Dönülmez Bir Yolun Sonunda mıyız?

by Fahrettin Dağlı

Bazı dostlarım yazılarımla ilgili şöyle yorumlarda bulunuyorlar:

Siz güçlü esen ve hatta fırtınaya dönüşen bir rüzgâra karşı koymaya çalışıyorsunuz. İyi niyetinize rağmen bu iş neredeyse imkansız gibi görünüyor.

Dostlarım bu yargılarında haklılar mı? Zahiren evet. Muazzam bir dip dalga her şeyi önüne katıp götürüyor. Benim gibi yüzme bile bilmeyen biri nasıl bu dalgalara karşı koyabilir?

Bir müslüman olarak her şeyin zahirde görüldüğünden farklı, mücadelenin görünür şartlarla kayıtlı olmadığını düşündüğümde sebeplere takılmayarak mücadeleye devam diyorum. Yeryüzünde yaşamanın bedeli, tüm olumsuz şartlara gözleri ve kulakları kapatarak son nefese kadar hiçbir ayartıcının ayartmalarına kanmadan dosdoğru yürümek, takdir edilmiş bir ömrün zekatını ödemektir.

Bunu biraz açayım.

Yaklaşık on beş yıldır toplumsal erozyonu, ahlaki ve dini çözülmeyi büyük bir üzüntü ve kederle izliyorum, yazıyorum, yorumlamaya ve muhataplarımı ikaz ederek uyarmaya çalışıyorum.

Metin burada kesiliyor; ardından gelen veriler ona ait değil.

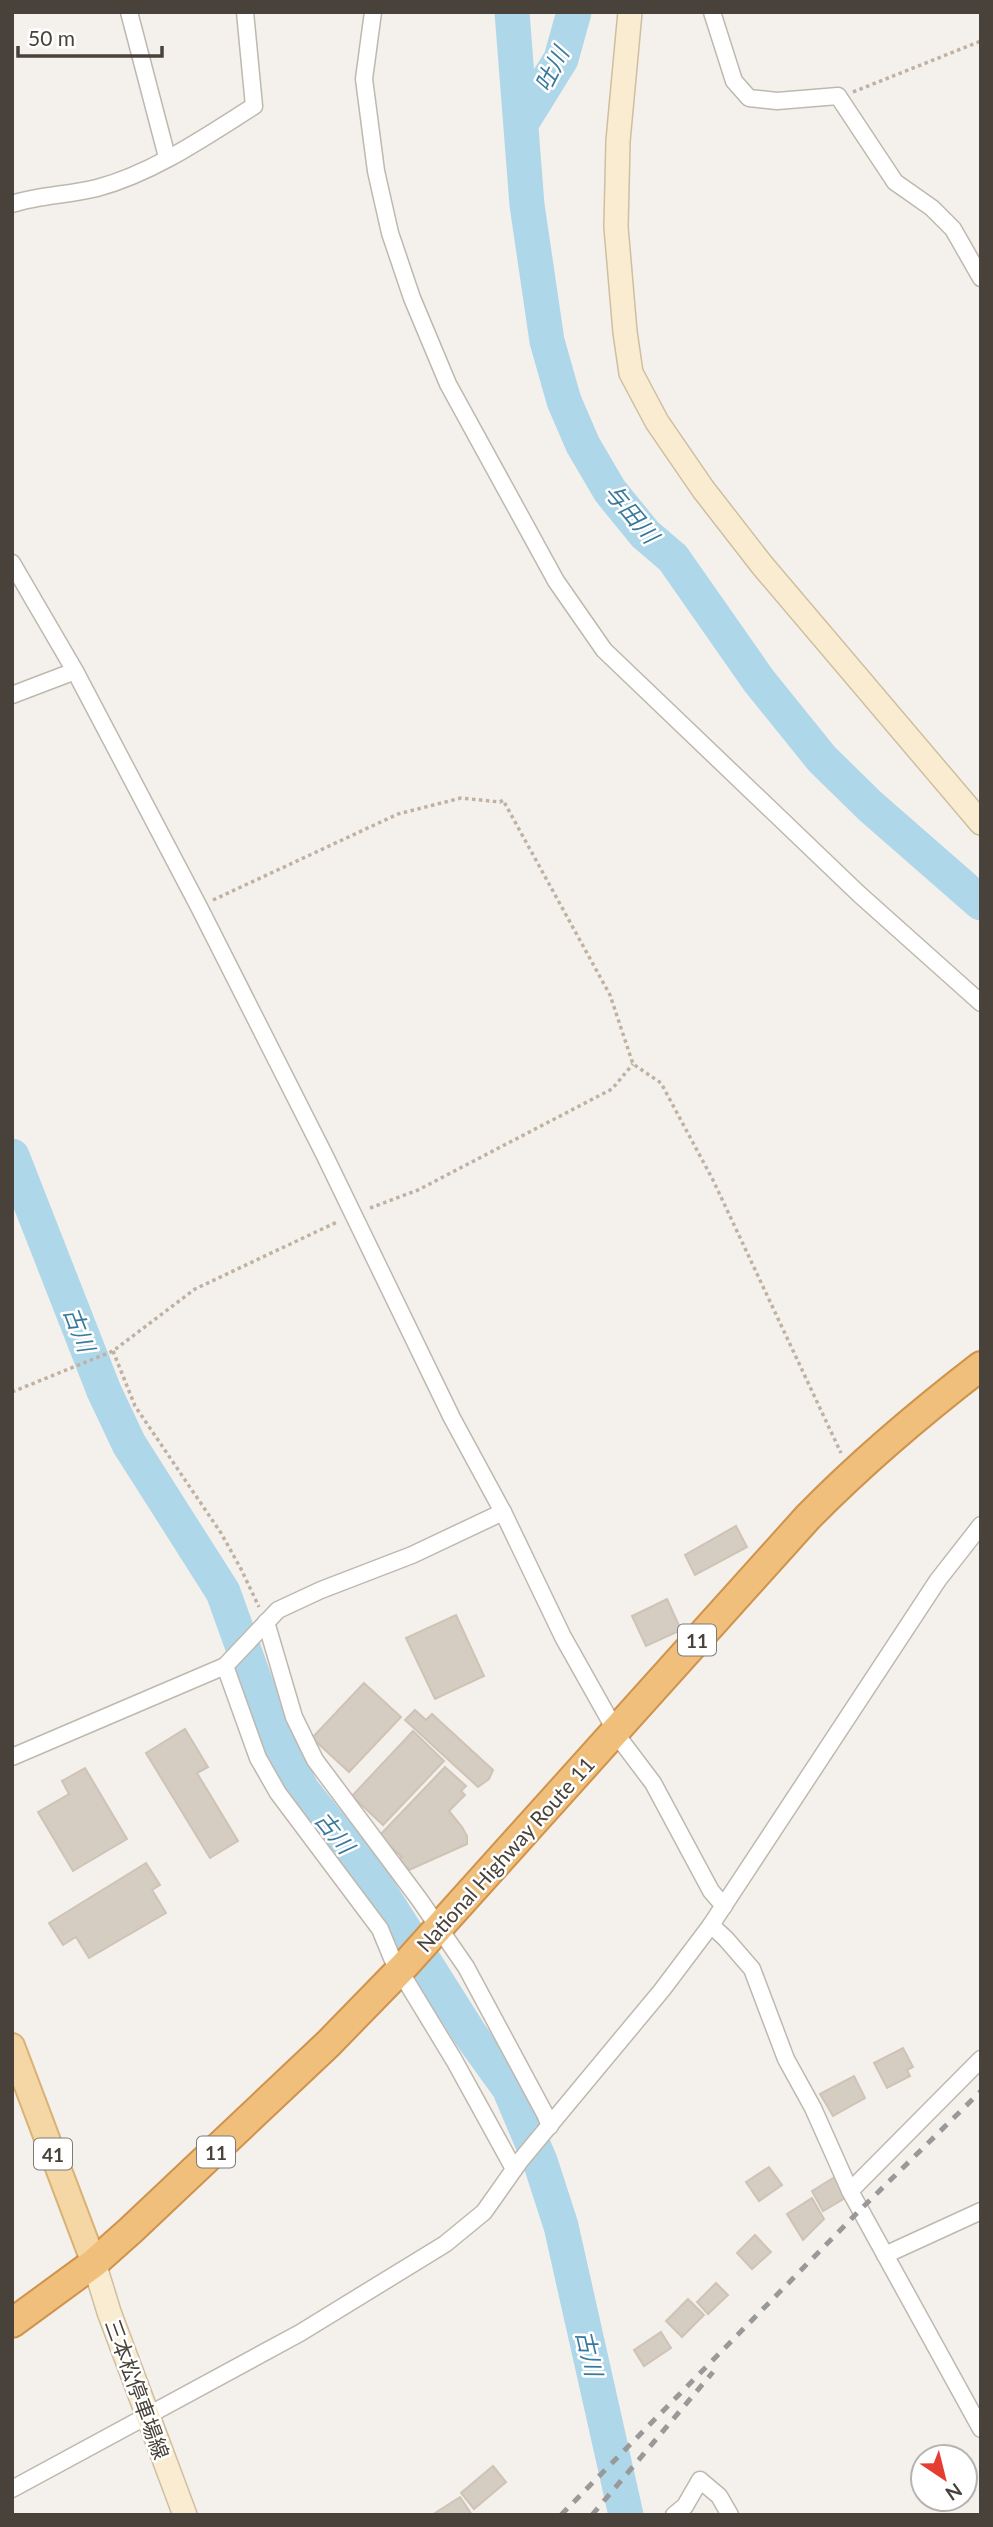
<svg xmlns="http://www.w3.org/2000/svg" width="993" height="2527" font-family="Lato,'Noto Sans JP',sans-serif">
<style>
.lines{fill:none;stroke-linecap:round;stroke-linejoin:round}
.river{stroke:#afd7ea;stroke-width:35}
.building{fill:#d5ccc2;stroke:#cfc3b6;stroke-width:2}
.street-casing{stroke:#bfb8af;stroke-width:19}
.secondary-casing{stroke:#cfbfa0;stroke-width:26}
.primary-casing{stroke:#d9b275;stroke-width:28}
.highway-casing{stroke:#cf934b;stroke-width:32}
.path{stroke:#c0b2a2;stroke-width:3.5;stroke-dasharray:3.5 3.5;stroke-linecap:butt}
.street{stroke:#fff;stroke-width:16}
.secondary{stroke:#faecd1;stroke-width:23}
.primary{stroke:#f5d7a5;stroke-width:24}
.highway{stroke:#f0bf7b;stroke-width:28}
.rail{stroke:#999;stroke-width:5;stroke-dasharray:9 9;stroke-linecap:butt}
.labels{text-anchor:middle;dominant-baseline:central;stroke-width:5;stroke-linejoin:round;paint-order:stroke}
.shield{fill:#fff;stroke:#7f7b75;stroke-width:2}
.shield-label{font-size:19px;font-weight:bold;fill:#48423a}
.street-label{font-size:21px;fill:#48423a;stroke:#fff}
.water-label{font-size:23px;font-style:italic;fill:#397a9c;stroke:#fff}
</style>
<rect width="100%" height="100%" fill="#f4f1ec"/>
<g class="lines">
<g class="river">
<polyline points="512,12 527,205 547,341 564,401 583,445 610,491 645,534 673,558 759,681 822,759 870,806 981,903"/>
<polyline points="522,122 561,59 574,12"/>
<polyline points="12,1156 104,1391 129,1444 223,1592 273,1731 302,1790 369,1874 470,2034 509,2088 540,2161 561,2226 626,2515"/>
</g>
</g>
<g class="building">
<polygon points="736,1526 747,1547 695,1575 685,1555"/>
<polygon points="667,1599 681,1630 646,1646 632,1616"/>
<polygon points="456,1615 484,1676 435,1699 406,1638"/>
<polygon points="364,1683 401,1717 349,1772 312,1738"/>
<polygon points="415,1710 426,1720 432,1714 493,1770 489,1779 478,1787 405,1720"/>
<polygon points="185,1729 208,1767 197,1773 238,1841 210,1858 146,1753"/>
<polygon points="413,1731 444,1761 383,1825 352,1796"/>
<polygon points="445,1767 466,1786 461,1791 465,1795 449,1811 462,1827 467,1836 467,1844 409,1870 398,1859 402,1857 379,1836"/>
<polygon points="85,1768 127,1839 73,1871 38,1812 69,1794 62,1781"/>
<polygon points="146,1863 160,1885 152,1890 166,1913 89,1958 76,1937 63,1945 49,1923"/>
<polygon points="903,2048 913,2067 907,2070 910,2076 887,2088 874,2063"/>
<polygon points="854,2076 865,2098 833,2116 820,2094"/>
<polygon points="769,2167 782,2185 759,2201 746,2182"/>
<polygon points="835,2177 847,2197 823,2211 812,2191"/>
<polygon points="812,2198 824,2219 803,2240 787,2214"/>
<polygon points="755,2235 771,2252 752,2269 737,2253"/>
<polygon points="716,2283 728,2295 708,2314 697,2302"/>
<polygon points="688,2299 704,2315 682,2337 666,2321"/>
<polygon points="661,2332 671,2348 644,2366 634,2350"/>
<polygon points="493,2466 506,2482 474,2509 461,2493"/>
<polygon points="460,2497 472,2515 432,2515"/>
</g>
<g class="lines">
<g class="street-casing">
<g id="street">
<polyline points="129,12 167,157"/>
<polyline points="373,12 364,79 376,171 390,233 412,298 448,384 556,581 604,650 859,894 981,1003"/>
<polyline points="712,12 734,81 749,98 777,101 838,96 895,182 932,208 953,229 981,278"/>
<path d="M12 204C39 195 69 195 97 188 153 173 205 137 254 106L245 12"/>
<polyline points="12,563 75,671 199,907 324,1154 452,1418 503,1512 563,1637 622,1742 653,1783 711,1891 724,1906"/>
<polyline points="12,695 75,671"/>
<polyline points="266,1622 294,1717 315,1760 419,1899 466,1967 545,2114 550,2126"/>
<polyline points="225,1666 258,1758 278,1793 380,1929 392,1958 454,2060 514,2169"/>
<polyline points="12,1757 225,1666 278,1610 321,1590 412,1555 503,1512"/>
<polyline points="711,1925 726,1939 752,1969 786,2059 813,2108 850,2191 981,2429"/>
<polyline points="850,2191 981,2059"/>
<polyline points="885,2255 981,2211"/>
<polyline points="12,2489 300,2333 445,2244 484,2212 520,2161 662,1990 711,1925 938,1580 981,1525"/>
<polyline points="674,2515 685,2506 700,2480 719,2496 730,2515"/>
</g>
</g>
<g class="secondary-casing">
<g id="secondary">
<polyline points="630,12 618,141 616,227 625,332 631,373 657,422 703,489 762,565 981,823"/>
<polyline points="94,2263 109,2312 185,2515"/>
</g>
</g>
<g class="primary-casing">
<polyline id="primary" points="12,2046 94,2263"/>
</g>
<g class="highway-casing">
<path id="highway" d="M12 2323 94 2263 131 2230 328 2044 405 1965 808 1517C862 1462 920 1413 981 1366"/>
</g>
<g class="path">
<polyline points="853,92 981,41"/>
<polyline points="213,900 398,814 461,798 500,802 503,800 610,995 633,1064 661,1083 713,1180 841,1453"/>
<polyline points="370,1208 418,1190 612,1089 633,1064"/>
<polyline points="113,1351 135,1406 221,1533 241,1569 259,1607"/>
<polyline points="12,1392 113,1351 195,1289 337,1222"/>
</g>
<use href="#street" class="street"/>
<use href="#secondary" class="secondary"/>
<use href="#primary" class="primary"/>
<use href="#highway" class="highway"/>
<g class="rail">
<polyline points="561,2515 860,2210 981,2091"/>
<polyline points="592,2515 713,2372"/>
</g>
</g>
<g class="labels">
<g class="shield">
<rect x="678" y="1624.5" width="38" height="31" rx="5"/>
<rect x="197" y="2136.5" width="38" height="31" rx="5"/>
<rect x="34" y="2138.5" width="38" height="31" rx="5"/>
</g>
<g class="shield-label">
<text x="697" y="1640">11</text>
<text x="216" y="2152">11</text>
<text x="53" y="2154">41</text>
</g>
<g class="street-label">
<text transform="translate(505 1854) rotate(-48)">National Highway Route 11</text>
<text transform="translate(138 2389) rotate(70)">三本松停車場線</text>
</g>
<g class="water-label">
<text transform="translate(551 69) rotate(-63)">吐川</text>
<text transform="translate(632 513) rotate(50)">与田川</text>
<text transform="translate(80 1329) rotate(69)">古川</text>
<text transform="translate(335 1832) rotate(51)">古川</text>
<text transform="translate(590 2353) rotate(77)">古川</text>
</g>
</g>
<rect width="993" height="2527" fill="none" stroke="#48423a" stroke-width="28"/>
<g transform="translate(944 2478) rotate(145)"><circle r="33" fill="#ffffff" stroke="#b6b3b0" stroke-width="2"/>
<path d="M0-5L12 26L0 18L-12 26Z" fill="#e53d32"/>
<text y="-10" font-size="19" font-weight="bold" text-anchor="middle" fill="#48423a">N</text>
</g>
<path d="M18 46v10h144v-10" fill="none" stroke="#48423a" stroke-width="3.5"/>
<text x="28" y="46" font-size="21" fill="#48423a" stroke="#ffffff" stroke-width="5" paint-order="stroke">50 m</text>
</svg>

Bir yaraya derman oluyor mu? Onu bilecek durumda değilim. Ancak tesellim şudur: Ben bir müslümanım, Allah’la yapılmış bir akdim var:

“…Onları ‘Rabbiniz değil miyim?’ diye kendi nefislerine şahit yaptı. Onlar da ‘Evet, Rabbimizsin, buna şahit olduk (söz veriyoruz)’ dediler.” (Araf: 172)

İman iddiasında olanların bu söze sadık kalmaları gerekir. Aksini yaparsam ben de iddiasını / sözünü yerine getirmemiş ve kendine yazık etmişlerden olurum.

Gücümün, takatimin zayıflığının farkındayım. Ama şunun da bilincindeyim: Yeryüzünde karşılaştığımız her şey insanın iradesinin, çabasının ve gayretinin bir neticesidir.

“İnsan ancak çabasının sonucunu elde eder. Ve çabasının karşılığı ileride mutlaka görülecektir. Sonra kendisine karşılığı tastamam verilecektir.” (Necm:39-41)

İrade, niyet ve arzu ettiğimiz sonuca vasıl olamasak da herkesin niyetinin ve çabasının karşılığını verecek bir yanılmaz mahkemede yargılanacağız, buna iman ediyoruz. İşte asıl olan bu mahkemeye arz edeceğimiz geçerli, kabul edilebilir gerekçelerimiz, mazeretimizin olmasıdır.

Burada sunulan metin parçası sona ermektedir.